__DIRECTIONS__
Give the lines below again, exactly as they stand, and leave out the images.

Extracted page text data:
────────
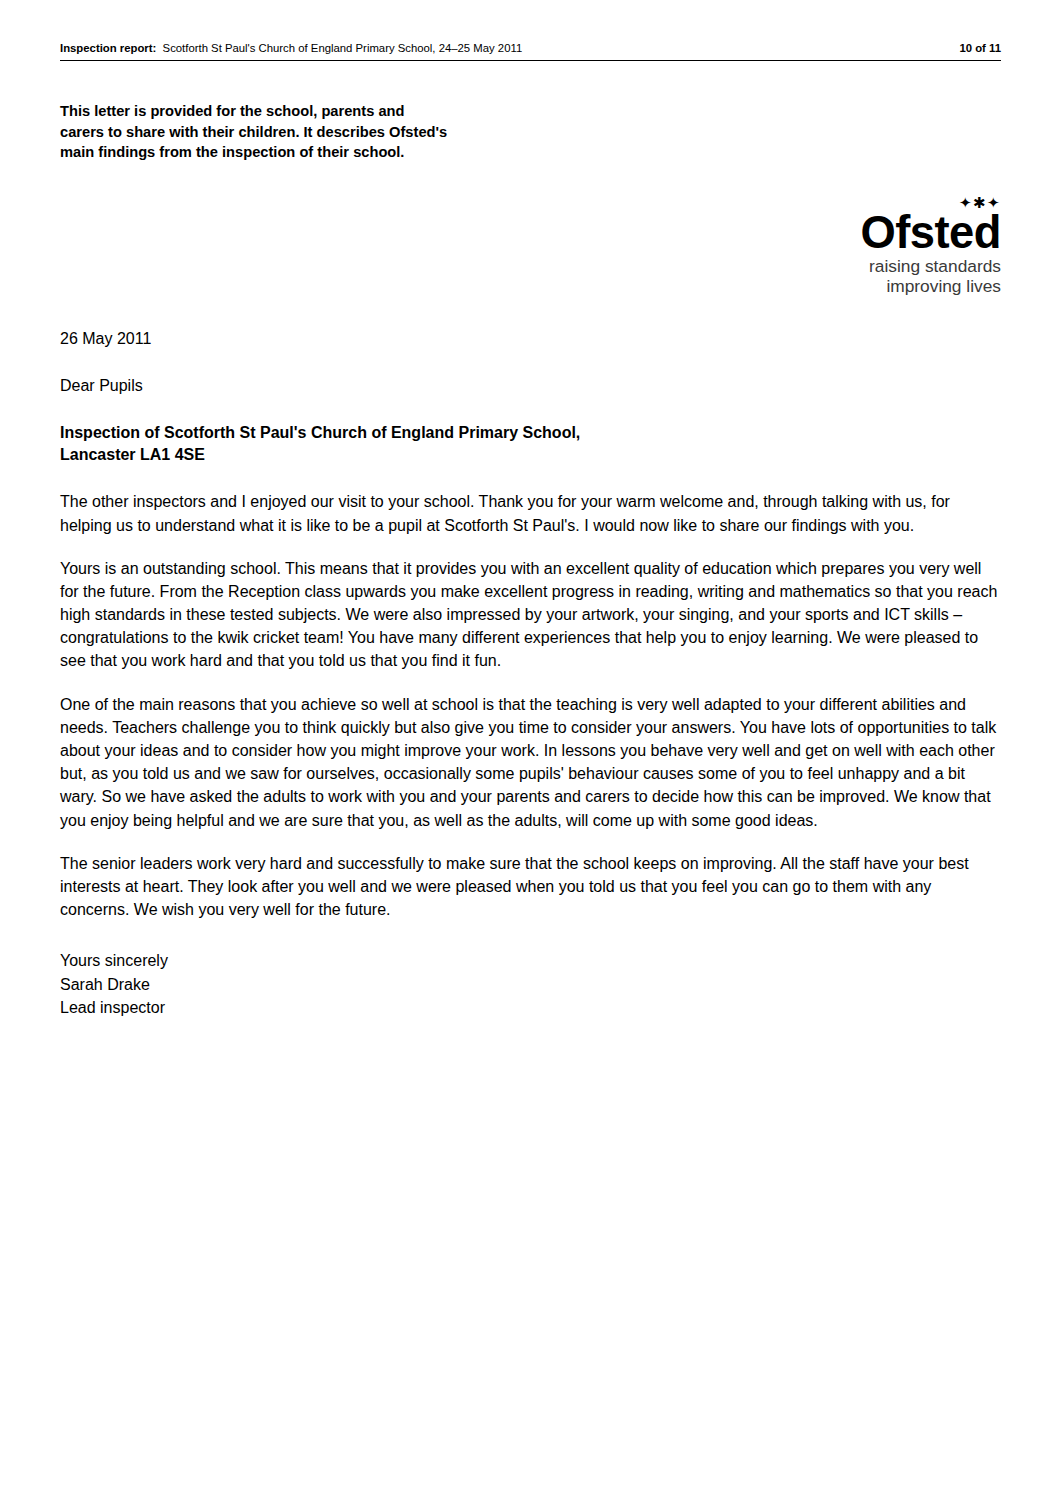Inspection report: Scotforth St Paul's Church of England Primary School, 24–25 May 2011
10 of 11
This letter is provided for the school, parents and
carers to share with their children. It describes Ofsted's
main findings from the inspection of their school.
✦✱✦
Ofsted
raising standards
improving lives
26 May 2011
Dear Pupils
Inspection of Scotforth St Paul's Church of England Primary School,
Lancaster LA1 4SE
The other inspectors and I enjoyed our visit to your school. Thank you for your warm welcome and, through talking with us, for helping us to understand what it is like to be a pupil at Scotforth St Paul's. I would now like to share our findings with you.
Yours is an outstanding school. This means that it provides you with an excellent quality of education which prepares you very well for the future. From the Reception class upwards you make excellent progress in reading, writing and mathematics so that you reach high standards in these tested subjects. We were also impressed by your artwork, your singing, and your sports and ICT skills – congratulations to the kwik cricket team! You have many different experiences that help you to enjoy learning. We were pleased to see that you work hard and that you told us that you find it fun.
One of the main reasons that you achieve so well at school is that the teaching is very well adapted to your different abilities and needs. Teachers challenge you to think quickly but also give you time to consider your answers. You have lots of opportunities to talk about your ideas and to consider how you might improve your work. In lessons you behave very well and get on well with each other but, as you told us and we saw for ourselves, occasionally some pupils' behaviour causes some of you to feel unhappy and a bit wary. So we have asked the adults to work with you and your parents and carers to decide how this can be improved. We know that you enjoy being helpful and we are sure that you, as well as the adults, will come up with some good ideas.
The senior leaders work very hard and successfully to make sure that the school keeps on improving. All the staff have your best interests at heart. They look after you well and we were pleased when you told us that you feel you can go to them with any concerns. We wish you very well for the future.
Yours sincerely
Sarah Drake
Lead inspector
────────
__WRITTEN RESPONSE__
Inspection report: Scotforth St Paul's Church of England Primary School, 24–25 May 2011
10 of 11
This letter is provided for the school, parents and
carers to share with their children. It describes Ofsted's
main findings from the inspection of their school.
✦✱✦
Ofsted
raising standards
improving lives
26 May 2011
Dear Pupils
Inspection of Scotforth St Paul's Church of England Primary School,
Lancaster LA1 4SE
The other inspectors and I enjoyed our visit to your school. Thank you for your warm welcome and, through talking with us, for helping us to understand what it is like to be a pupil at Scotforth St Paul's. I would now like to share our findings with you.
Yours is an outstanding school. This means that it provides you with an excellent quality of education which prepares you very well for the future. From the Reception class upwards you make excellent progress in reading, writing and mathematics so that you reach high standards in these tested subjects. We were also impressed by your artwork, your singing, and your sports and ICT skills – congratulations to the kwik cricket team! You have many different experiences that help you to enjoy learning. We were pleased to see that you work hard and that you told us that you find it fun.
One of the main reasons that you achieve so well at school is that the teaching is very well adapted to your different abilities and needs. Teachers challenge you to think quickly but also give you time to consider your answers. You have lots of opportunities to talk about your ideas and to consider how you might improve your work. In lessons you behave very well and get on well with each other but, as you told us and we saw for ourselves, occasionally some pupils' behaviour causes some of you to feel unhappy and a bit wary. So we have asked the adults to work with you and your parents and carers to decide how this can be improved. We know that you enjoy being helpful and we are sure that you, as well as the adults, will come up with some good ideas.
The senior leaders work very hard and successfully to make sure that the school keeps on improving. All the staff have your best interests at heart. They look after you well and we were pleased when you told us that you feel you can go to them with any concerns. We wish you very well for the future.
Yours sincerely
Sarah Drake
Lead inspector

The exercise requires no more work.